# 1. Load dataset
library(readr)
library(tidyverse)
## ── Attaching core tidyverse packages ──────────────────────── tidyverse 2.0.0 ──
## ✔ dplyr 1.1.4 ✔ purrr 1.0.2
## ✔ forcats 1.0.0 ✔ stringr 1.5.1
## ✔ ggplot2 3.5.1 ✔ tibble 3.2.1
## ✔ lubridate 1.9.3 ✔ tidyr 1.3.1
## ── Conflicts ────────────────────────────────────────── tidyverse_conflicts() ──
## ✖ dplyr::filter() masks stats::filter()
## ✖ dplyr::lag() masks stats::lag()
## ℹ Use the conflicted package (<http://conflicted.r-lib.org/>) to force all conflicts to become errors
eci <- read_csv("eci.csv")
## Rows: 274 Columns: 7
## ── Column specification ────────────────────────────────────────────────────────
## Delimiter: ","
## chr (6): County, CSCS, CSFA, TS, PPSC, TPPS
## dbl (1): B3P
##
## ℹ Use `spec()` to retrieve the full column specification for this data.
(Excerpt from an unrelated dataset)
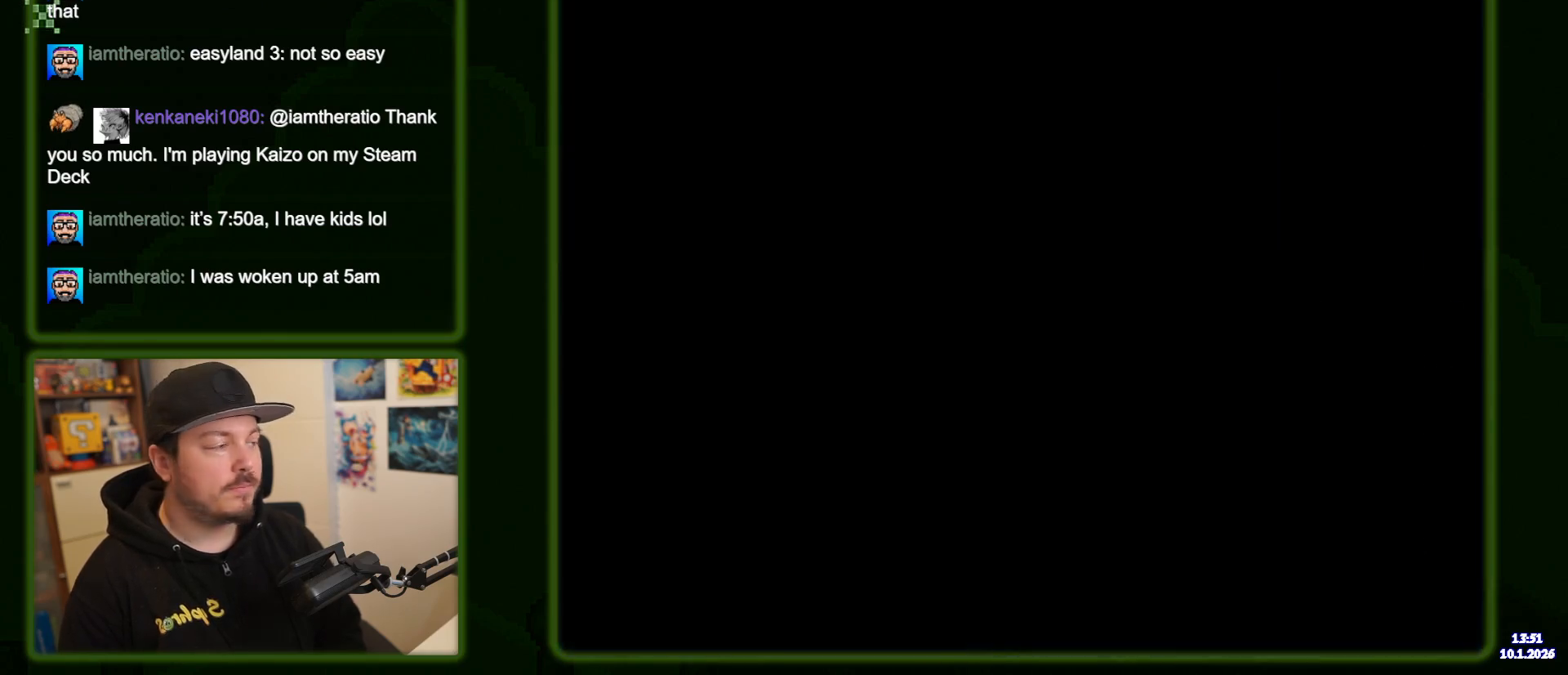
{"buttons": ["B", "Y"], "events": []}
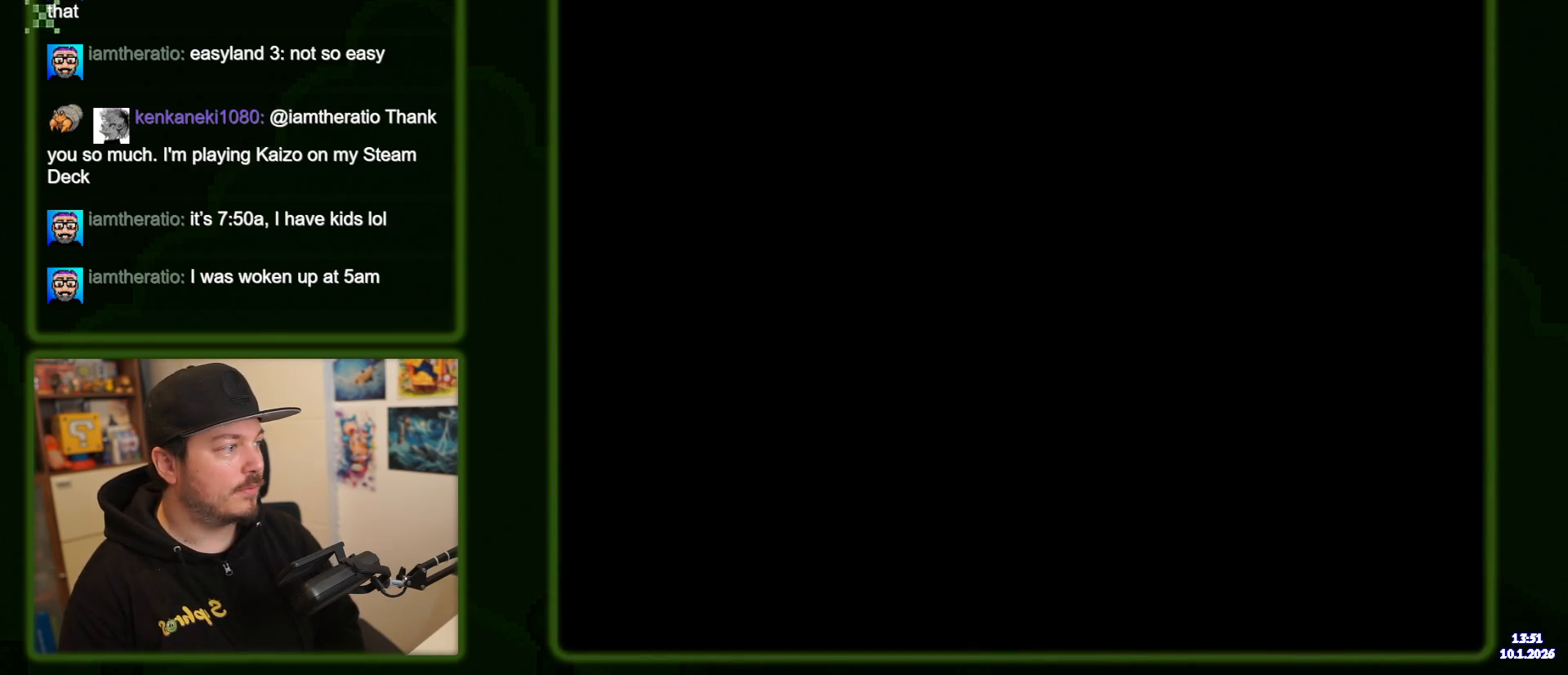
{"buttons": ["B", "Y"], "events": []}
## ℹ Specify the column types or set `show_col_types = FALSE` to quiet this message.
# Checked for missing values
summary(eci)
## County B3P CSCS CSFA
## Length:274 Min. : 2.0 Length:274 Length:274
## Class :character 1st Qu.: 383.0 Class :character Class :character
## Mode :character Median : 993.5 Mode :character Mode :character
## Mean : 6920.7
## 3rd Qu.: 2587.5
## Max. :316834.0
## NA's :20
## TS PPSC TPPS
## Length:274 Length:274 Length:274
## Class :character Class :character Class :character
## Mode :character Mode :character Mode :character
##
##
##
##
# Removed rows with missing values
cleaned_data <- na.omit(eci)
# 2. Dependent and Independent variables
dep_var <- cleaned_data$CSCS
ind_var <- cleaned_data$TS
cleaned_data$CSCS<-as.numeric(cleaned_data$CSCS)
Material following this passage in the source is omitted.